YOLO Image Detection

Image detection is a common task in computer vision, and there are various algorithms and techniques that can be used to achieve it. One of the most popular and effective methods is YOLO (You Only Look Once), which is a real-time object detection system developed by Joseph Redmon and Ali Farhadi. In this blog post, we will explore how to use YOLO for image detection in Python.

What is YOLO?

YOLO is a convolutional neural network (CNN) based object detection system that is fast and accurate. It works by dividing the input image into a grid of cells and using each cell to predict the presence and location of objects. YOLO uses a single CNN network to predict the class and location of multiple objects in an image. This allows it to process images in real-time, making it suitable for use in applications where speed is a priority.

How to use YOLO for image detection in Python?

To use YOLO for image detection in Python, we need to install the following libraries:

  • NumPy: a library for scientific computing with Python.
  • OpenCV: a library for computer vision tasks.
  • imutils: a library for image processing in Python.
  • Darknet: a neural network framework written in C and CUDA.

We can install these libraries using the following command:

pip install numpy opencv-python imutils darknet

Once we have these libraries installed, we can start using YOLO for image detection in Python.
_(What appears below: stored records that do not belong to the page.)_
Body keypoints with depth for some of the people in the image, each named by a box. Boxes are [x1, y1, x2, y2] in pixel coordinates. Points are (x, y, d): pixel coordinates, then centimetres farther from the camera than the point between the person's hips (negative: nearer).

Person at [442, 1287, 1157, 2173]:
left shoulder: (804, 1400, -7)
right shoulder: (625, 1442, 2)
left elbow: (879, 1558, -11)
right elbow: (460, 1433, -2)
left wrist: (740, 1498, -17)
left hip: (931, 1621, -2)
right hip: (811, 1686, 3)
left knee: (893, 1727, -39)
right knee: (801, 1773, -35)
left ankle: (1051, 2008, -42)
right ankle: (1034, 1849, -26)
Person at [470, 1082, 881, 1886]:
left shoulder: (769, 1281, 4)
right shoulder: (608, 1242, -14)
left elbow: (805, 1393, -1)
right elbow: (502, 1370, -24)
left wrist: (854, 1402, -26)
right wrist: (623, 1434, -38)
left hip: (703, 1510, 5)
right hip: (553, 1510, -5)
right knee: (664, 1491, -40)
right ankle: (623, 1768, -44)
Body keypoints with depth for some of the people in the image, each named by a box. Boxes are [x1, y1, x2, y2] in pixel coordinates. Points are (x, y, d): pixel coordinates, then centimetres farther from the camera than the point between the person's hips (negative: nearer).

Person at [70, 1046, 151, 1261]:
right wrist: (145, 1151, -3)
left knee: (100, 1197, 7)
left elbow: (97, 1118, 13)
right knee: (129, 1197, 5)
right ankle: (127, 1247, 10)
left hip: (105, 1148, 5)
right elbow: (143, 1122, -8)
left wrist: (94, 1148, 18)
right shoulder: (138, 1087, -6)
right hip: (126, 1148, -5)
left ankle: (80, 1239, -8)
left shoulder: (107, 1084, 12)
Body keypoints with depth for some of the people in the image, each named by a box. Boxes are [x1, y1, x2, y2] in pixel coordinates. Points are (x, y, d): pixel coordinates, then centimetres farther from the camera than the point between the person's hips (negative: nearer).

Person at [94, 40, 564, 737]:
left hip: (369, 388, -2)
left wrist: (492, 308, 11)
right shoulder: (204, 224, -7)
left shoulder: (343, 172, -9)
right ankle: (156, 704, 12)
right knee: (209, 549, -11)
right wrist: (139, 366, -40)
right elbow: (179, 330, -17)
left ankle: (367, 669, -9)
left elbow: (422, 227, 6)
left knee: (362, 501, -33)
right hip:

The first step is to download the YOLO weights file and configuration file from the official website. We can then use these files to initialize the YOLO detector.

Here is an example of how to do this in Python:

import cv2
import numpy as np

# Load YOLO weights and configuration file
net = cv2.dnn.readNet("yolov3.weights", "yolov3.cfg")

# Load image
image = cv2.imread("image.jpg")

# Get image dimensions
(H, W) = image.shape[:2]

# Determine only the *output* layer names that we need from YOLO
ln = net.getLayerNames()
ln = [ln[i[0] - 1] for i in net.getUnconnectedOutLayers()]

# Construct a blob from the input image and then perform a forward
# pass of the YOLO object detector, giving us our bounding boxes and
# associated probabilities
blob = cv2.dnn.blobFromImage(image, 1 / 255.0, (416, 416),
	swapRB=True, crop=False)
net.setInput(blob)
layerOutputs = net.forward(ln)

Once we have the output from YOLO, we can use it to detect objects in the image. To do this, we need to loop over each of the bounding boxes and draw them on the image. We can also use the class labels and confidence scores to label the bounding boxes.

# Loop over each of the layer outputs
for output in layerOutputs:
    # Loop over each of the detections
    for detection in output:
        # Extract the class ID and confidence (i.e., probability) of
        # the current object detection
        scores = detection[5:]
        classID = np.argmax(scores)
        confidence = scores[classID]

        # Filter out weak detections by ensuring the detected
        # probability is greater than the minimum probability
        if confidence > 0.5:
            # Scale the bounding box coordinates back relative to the
            # size of the image, keeping in mind that YOLO actually
            # returns the center (x, y)-coordinates of the bounding
            # box followed by the boxes' width and height
            box = detection[0:4] * np.array([W, H, W, H])
            (centerX, centerY, width, height) = box.astype("int")

            # Use the center (x, y)-coordinates to derive the top and
            # and left corner of the bounding box
            x = int(centerX - (width / 2))
            y = int(centerY - (height / 2))

            # Update our list of bounding box coordinates, confidences,
            # and class IDs
            boxes.append([x, y, int(width), int(height)])
            confidences.append(float(confidence))
            classIDs.append(classID)

# Apply non-maxima suppression to suppress weak, overlapping bounding
# boxes
idxs = cv2.dnn.NMSBoxes(boxes, confidences, 0.5, 0.3)

# Ensure at least one detection exists
if len(idxs) > 0:
    # Loop over the indexes we are keeping
    for i in idxs.flatten():
        # Extract the bounding box coordinates
        (x, y) = (boxes[i][0], boxes[i][1])
        (w, h) = (boxes[i][2], boxes[i][3])

        # Draw the bounding box on the image
        color = [int(c) for c in COLORS[classIDs[i]]]
        cv2.rectangle(image, (x, y), (x + w, y + h), color, 2)
        text = "{}: {:.4f}".format(LABELS[classIDs[i]], confidences[i])
        cv2.putText(image, text, (x, y - 5), cv2.FONT_HERSHEY_SIMPLEX,
            0.5, color, 2)

# Show the output image
cv2.imshow("Image", image)
cv2.waitKey(0)

This code will apply YOLO to the input image and draw bounding boxes around the detected objects. It will also label the bounding boxes with the class labels and confidence scores.